Posting studies to preprint servers like bioRxiv is common practice in many scientific fields.Credit: Michael Szebor/Nature The central conclusions of biomedical preprints rarely change after peer review in a journal.1according to a study published on the preprint server bioRxiv this month. The research also found that studies that first appeared as preprints are retracted at

Posting studies to preprint servers like bioRxiv is common practice in many scientific fields.Credit: Michael Szebor/Nature
The central conclusions of biomedical preprints rarely change after peer review in a journal.1according to a study published on the preprint server bioRxiv this month. The research also found that studies that first appeared as preprints are retracted at about half the rate of articles that did not appear online before being in a peer-reviewed journal. The authors say the findings suggest that preprints are a reliable source of information, although some scientists say the finding should be interpreted more cautiously.
Publishing preprints is common practice in science today, but Ruslan Rust, a neuroscientist at the University of Southern California in Los Angeles, says he often hears his scientific colleagues say that they are unreliable. In his experience, peer review does not usually result in major changes to the content of a study. Rust wanted to see if this was true in different fields of biomedical research.

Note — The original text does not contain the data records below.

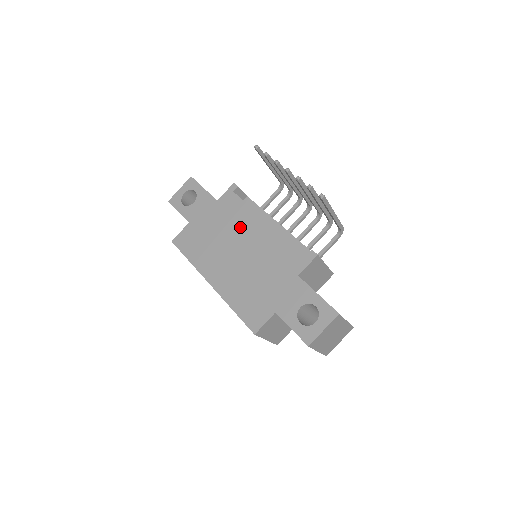
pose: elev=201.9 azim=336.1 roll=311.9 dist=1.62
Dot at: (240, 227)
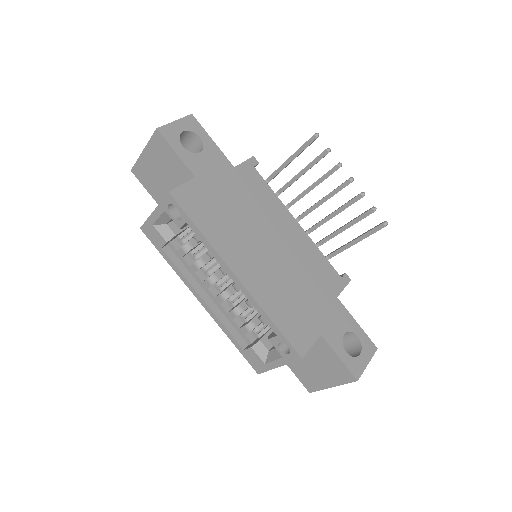
Dot at: (268, 215)
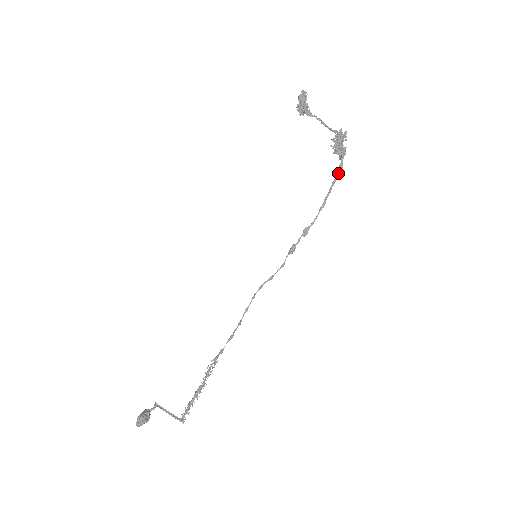
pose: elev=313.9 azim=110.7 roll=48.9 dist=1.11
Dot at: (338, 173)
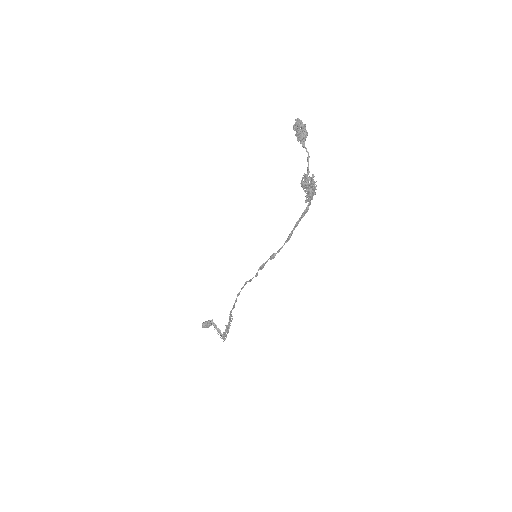
Dot at: (302, 215)
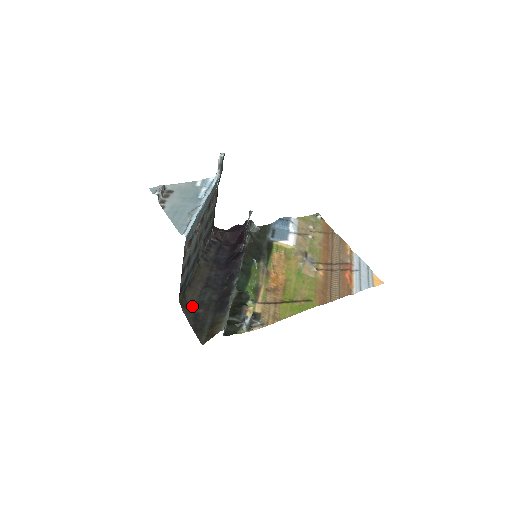
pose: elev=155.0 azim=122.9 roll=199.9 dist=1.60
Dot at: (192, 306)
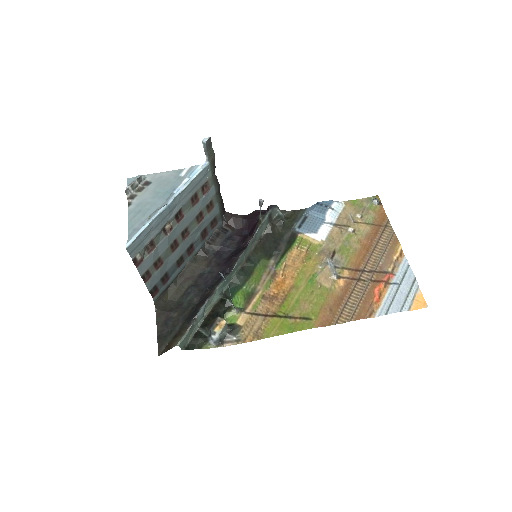
Dot at: (169, 307)
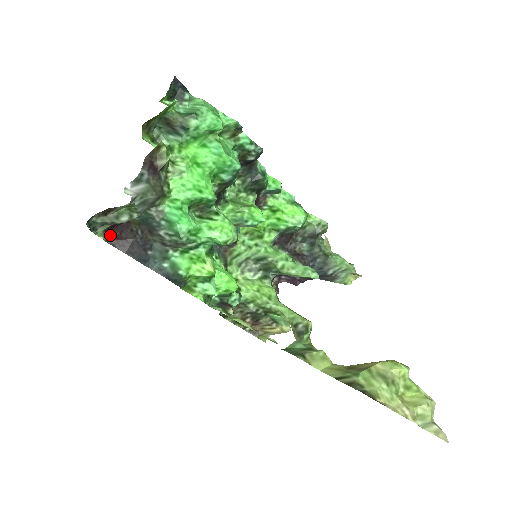
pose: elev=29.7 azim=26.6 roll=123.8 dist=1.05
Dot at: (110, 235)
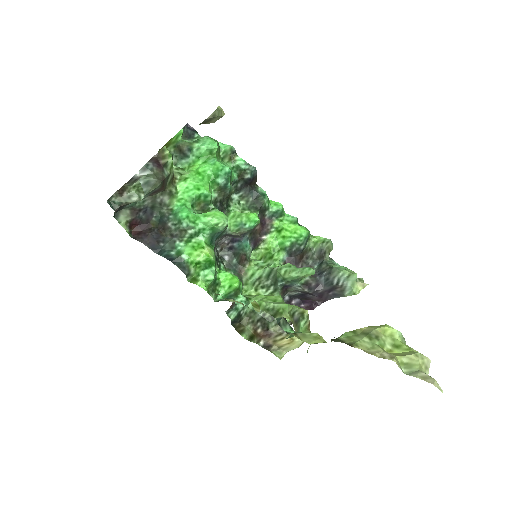
Dot at: (134, 232)
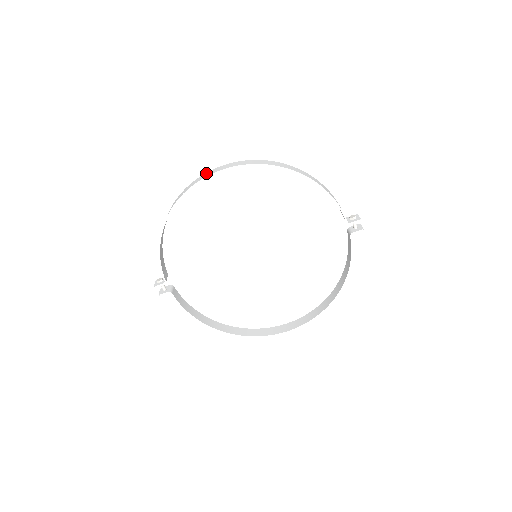
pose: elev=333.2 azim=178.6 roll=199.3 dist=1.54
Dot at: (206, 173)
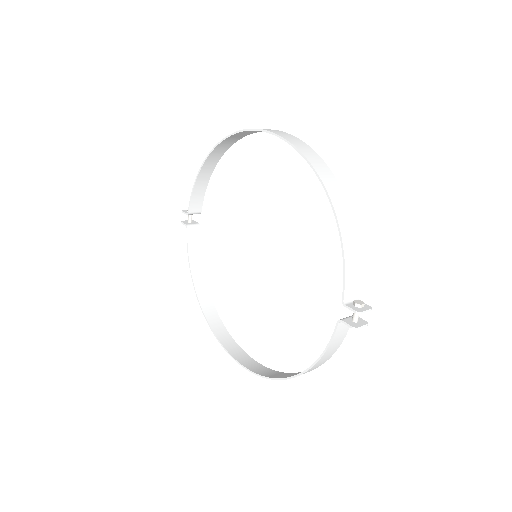
Dot at: occluded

Using a large language model (LLM), Rust and his colleague extracted the main scientific conclusion from the abstracts of 72,644 biomedical manuscripts that were first uploaded to bioRxiv between 2018 and 2025. The model then assessed how much the abstracts had changed compared to their eventual peer-reviewed versions. The study, which has not been peer-reviewed, reports that 39.9% of the main conclusions remained unchanged between the preprint and the abstract published in the journal, another 50% underwent only minor revisions. Just over 10% experienced significant changes.
When conclusions changed, they were more likely to become more cautious than more confident after peer review, the study found. About 8.4% of the main findings adopted more cautious language after peer review, while 4.2% used more confident wording.

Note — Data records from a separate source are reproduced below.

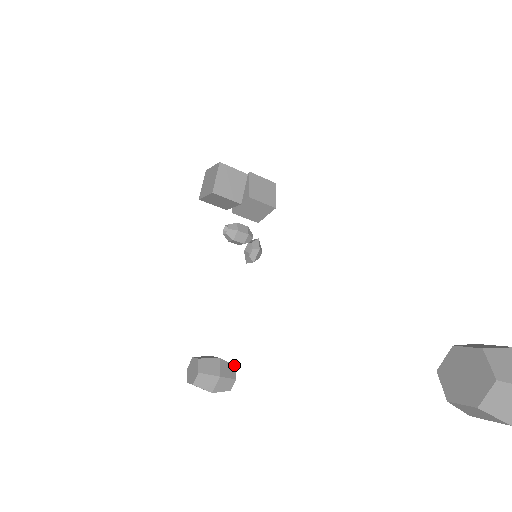
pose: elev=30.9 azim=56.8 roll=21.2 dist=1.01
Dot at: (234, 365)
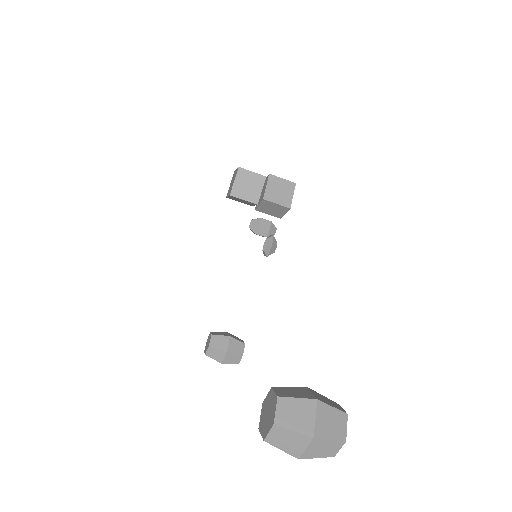
Dot at: (244, 343)
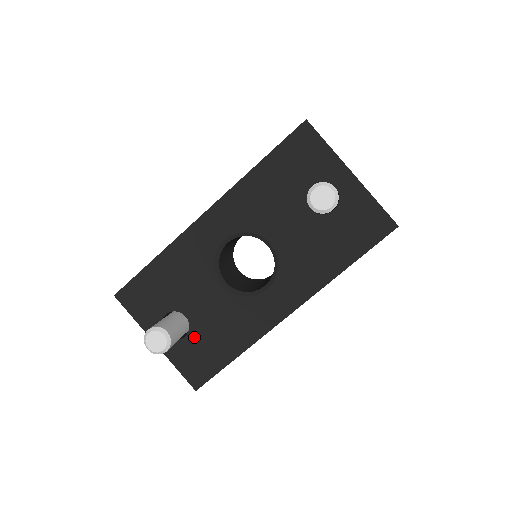
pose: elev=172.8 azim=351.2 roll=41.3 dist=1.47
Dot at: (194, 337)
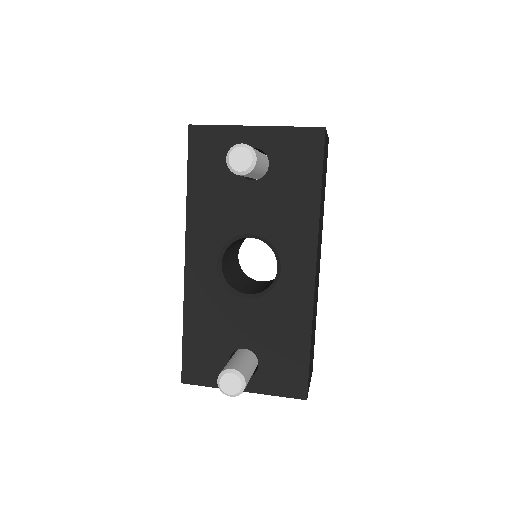
Dot at: (265, 358)
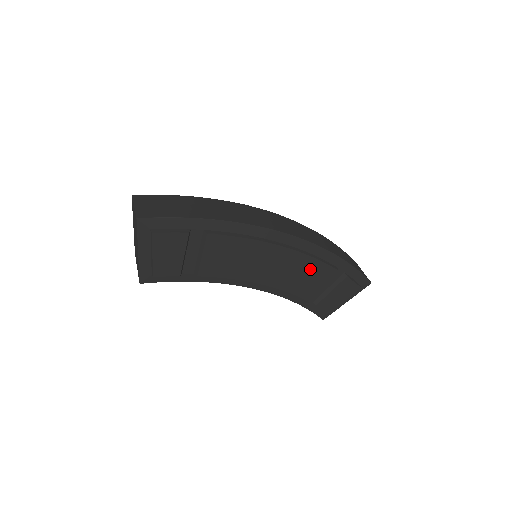
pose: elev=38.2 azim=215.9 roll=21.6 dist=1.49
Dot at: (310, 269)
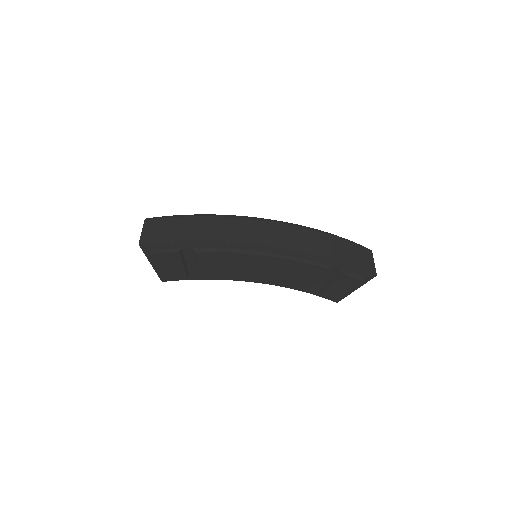
Dot at: (300, 269)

The scope of the review also varied across disciplines. Significant changes occurred in only 7.2% of bioinformatics articles compared to 17.5% of microbiology studies.
The authors also found that the frequency of major revisions decreased over time, falling from 17% among articles published in 2019 to 5.7% in 2024.
Julian Sienkiewicz, who studies artificial intelligence and data exploration tools at the Warsaw University of Technology, says the decline in major reviews over time could indicate that peer reviewers are overloaded and may not be reading articles in depth.
Rust suggests that the decline reflects a change in how people use preprints. In the years before bioRxiv was launched, particularly during the COVID-19 pandemic, scientists were under pressure to publish their findings in a short time. This meant that many articles had to undergo major revisions before publication, he added. In recent years, some manuscripts may have already included reviewer comments in the first preprint version that was published online, he adds.
Fewer retractions
Rust and his colleague also found that articles that first appeared as preprints were removed at a rate of 8.1 per 10,000 articles, compared with 18.7 per 10,000 comparable articles that had never been published as preprints.
The authors caution that the comparison is observational, based on relatively few retractions, and does not prove that publishing an article as a preprint reduces the likelihood of a retraction.
Reacting to the findings on the professional networking platform LinkedIn, some researchers noted that preprints are subject to strong selection bias depending on who publishes them and what studies are published.